## [Plain-text document sources]
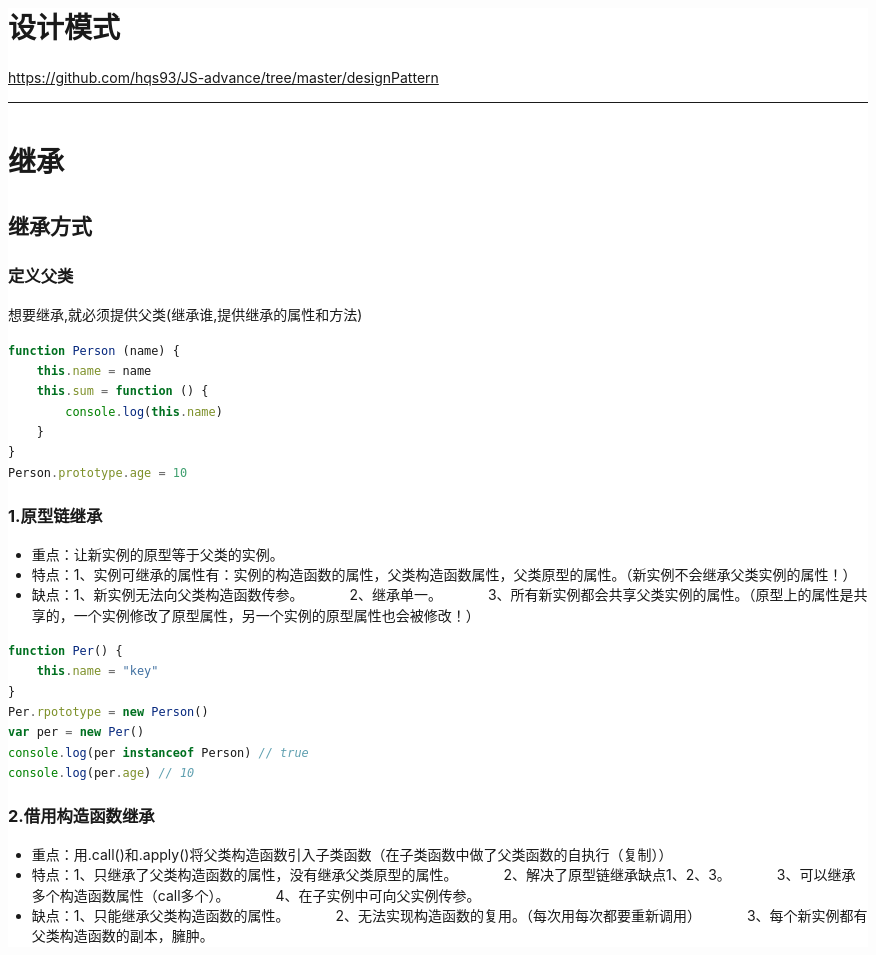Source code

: # 设计模式

https://github.com/hqs93/JS-advance/tree/master/designPattern

***



# 继承

## 继承方式

### 定义父类

想要继承,就必须提供父类(继承谁,提供继承的属性和方法)

```javascript
function Person (name) {
	this.name = name
	this.sum = function () {
		console.log(this.name)
	}
}
Person.prototype.age = 10
```



### 1.原型链继承

- 重点：让新实例的原型等于父类的实例。
- 特点：1、实例可继承的属性有：实例的构造函数的属性，父类构造函数属性，父类原型的属性。（新实例不会继承父类实例的属性！）
- 缺点：1、新实例无法向父类构造函数传参。
  　　　2、继承单一。
        　　　3、所有新实例都会共享父类实例的属性。（原型上的属性是共享的，一个实例修改了原型属性，另一个实例的原型属性也会被修改！）

```javascript
function Per() {
	this.name = "key"
}
Per.rpototype = new Person()
var per = new Per()
console.log(per instanceof Person) // true
console.log(per.age) // 10
```



### 2.借用构造函数继承

- 重点：用.call()和.apply()将父类构造函数引入子类函数（在子类函数中做了父类函数的自执行（复制））　　　　
- 特点：1、只继承了父类构造函数的属性，没有继承父类原型的属性。
  　　　2、解决了原型链继承缺点1、2、3。
        　　　3、可以继承多个构造函数属性（call多个）。
        　　　4、在子实例中可向父实例传参。
- 缺点：1、只能继承父类构造函数的属性。
  　　　2、无法实现构造函数的复用。（每次用每次都要重新调用）
        　　　3、每个新实例都有父类构造函数的副本，臃肿。
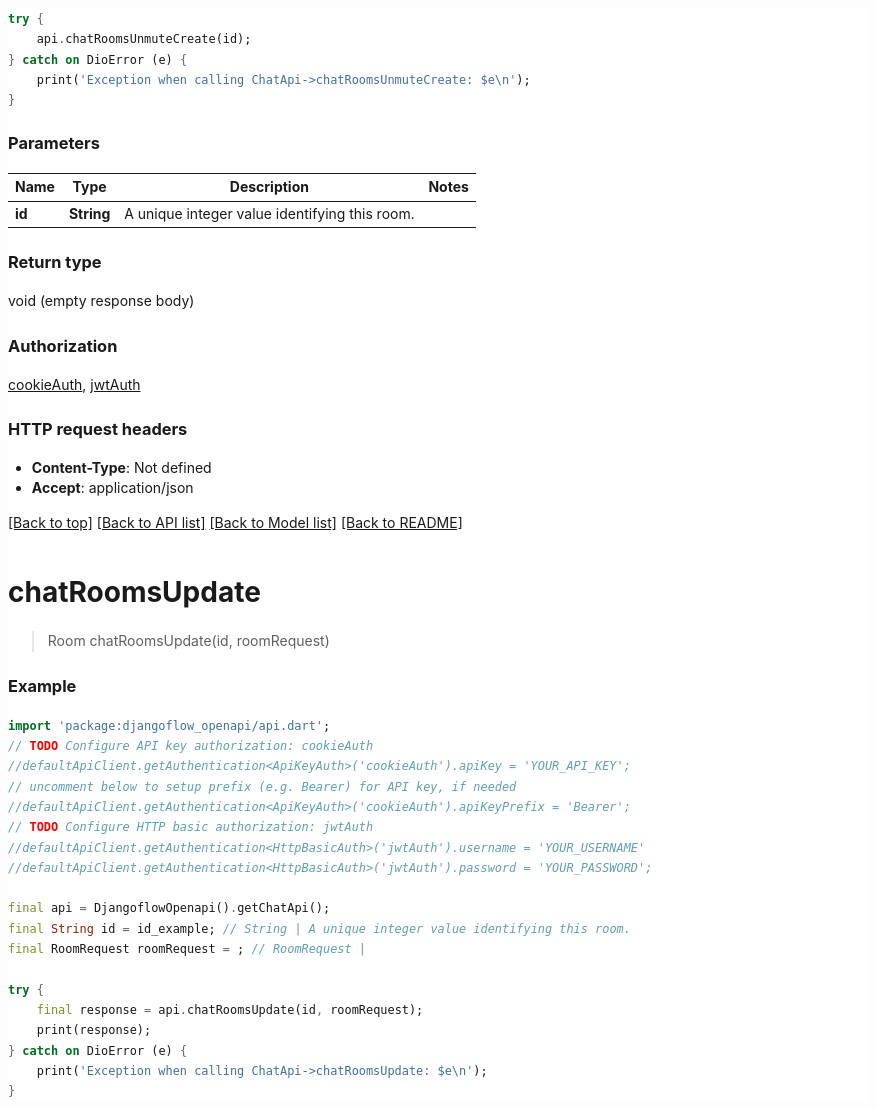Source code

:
 ```dart
try {
    api.chatRoomsUnmuteCreate(id);
} catch on DioError (e) {
    print('Exception when calling ChatApi->chatRoomsUnmuteCreate: $e\n');
}
```

### Parameters

Name | Type | Description  | Notes
------------- | ------------- | ------------- | -------------
 **id** | **String**| A unique integer value identifying this room. | 

### Return type

void (empty response body)

### Authorization

[cookieAuth](../README.md#cookieAuth), [jwtAuth](../README.md#jwtAuth)

### HTTP request headers

 - **Content-Type**: Not defined
 - **Accept**: application/json

[[Back to top]](#) [[Back to API list]](../README.md#documentation-for-api-endpoints) [[Back to Model list]](../README.md#documentation-for-models) [[Back to README]](../README.md)

# **chatRoomsUpdate**
> Room chatRoomsUpdate(id, roomRequest)



### Example
```dart
import 'package:djangoflow_openapi/api.dart';
// TODO Configure API key authorization: cookieAuth
//defaultApiClient.getAuthentication<ApiKeyAuth>('cookieAuth').apiKey = 'YOUR_API_KEY';
// uncomment below to setup prefix (e.g. Bearer) for API key, if needed
//defaultApiClient.getAuthentication<ApiKeyAuth>('cookieAuth').apiKeyPrefix = 'Bearer';
// TODO Configure HTTP basic authorization: jwtAuth
//defaultApiClient.getAuthentication<HttpBasicAuth>('jwtAuth').username = 'YOUR_USERNAME'
//defaultApiClient.getAuthentication<HttpBasicAuth>('jwtAuth').password = 'YOUR_PASSWORD';

final api = DjangoflowOpenapi().getChatApi();
final String id = id_example; // String | A unique integer value identifying this room.
final RoomRequest roomRequest = ; // RoomRequest | 

try {
    final response = api.chatRoomsUpdate(id, roomRequest);
    print(response);
} catch on DioError (e) {
    print('Exception when calling ChatApi->chatRoomsUpdate: $e\n');
}
```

## [Problem description]
Could you copy every line from the records that has "TODO" in it?

## [Output for this exercise]
// TODO Configure API key authorization: cookieAuth
// TODO Configure HTTP basic authorization: jwtAuth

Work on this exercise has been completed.